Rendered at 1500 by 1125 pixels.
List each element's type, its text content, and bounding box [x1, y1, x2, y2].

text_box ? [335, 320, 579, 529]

###

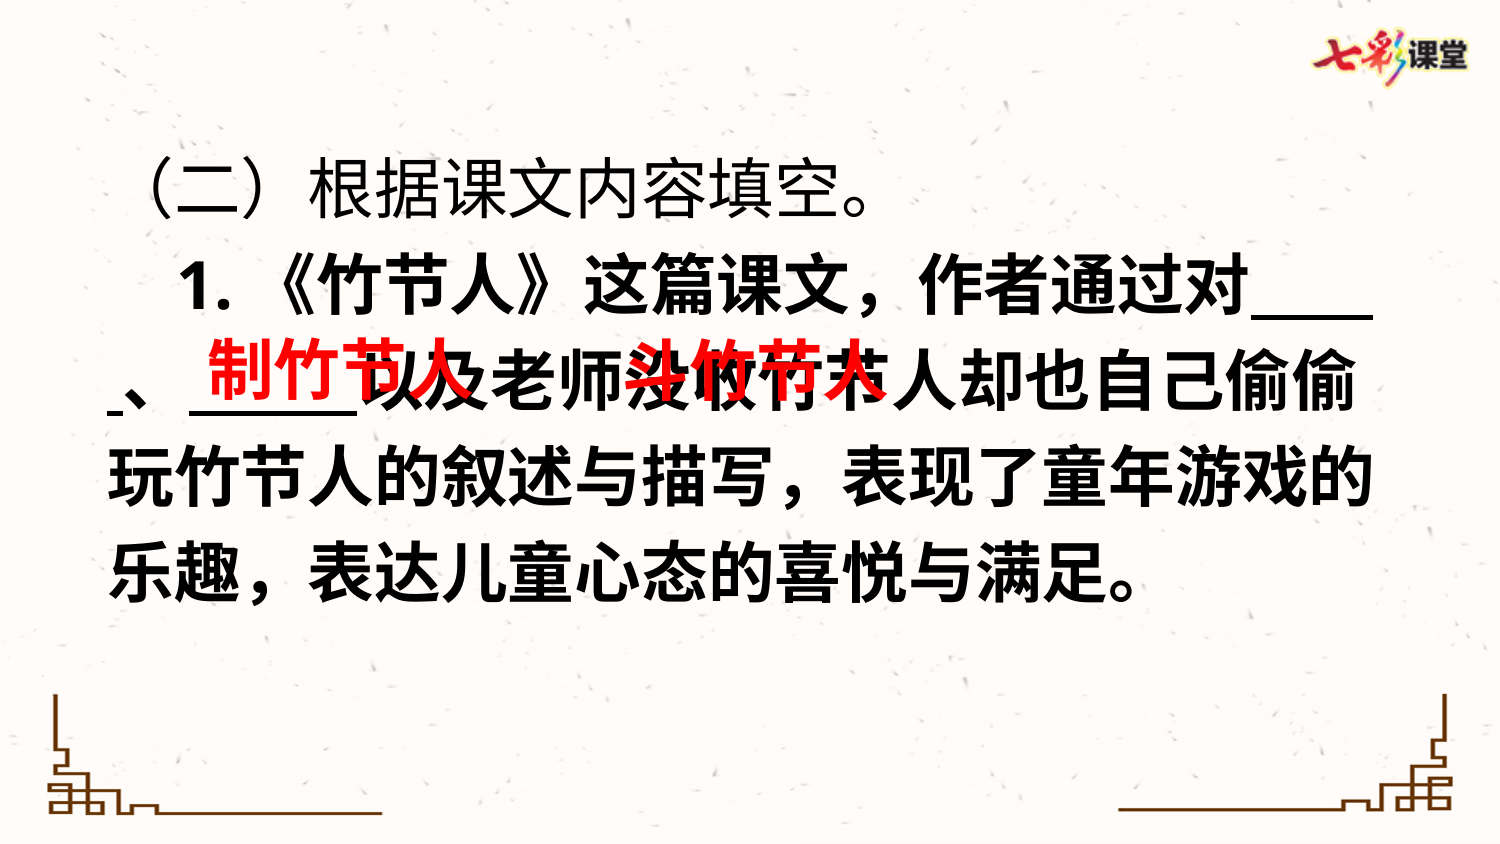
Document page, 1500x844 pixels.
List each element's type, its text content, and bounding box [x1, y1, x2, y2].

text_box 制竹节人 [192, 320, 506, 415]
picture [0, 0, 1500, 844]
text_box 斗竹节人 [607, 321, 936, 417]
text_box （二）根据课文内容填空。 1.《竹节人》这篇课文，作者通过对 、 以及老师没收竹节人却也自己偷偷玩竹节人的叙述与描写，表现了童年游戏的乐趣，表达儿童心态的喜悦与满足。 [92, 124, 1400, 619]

###

• _What the task requires_: Wherever the word "pixels" appears in a line of the data, copy that line.

• _Final answer_:
Rendered at 1500 by 1125 pixels.
Document page, 1500x844 pixels.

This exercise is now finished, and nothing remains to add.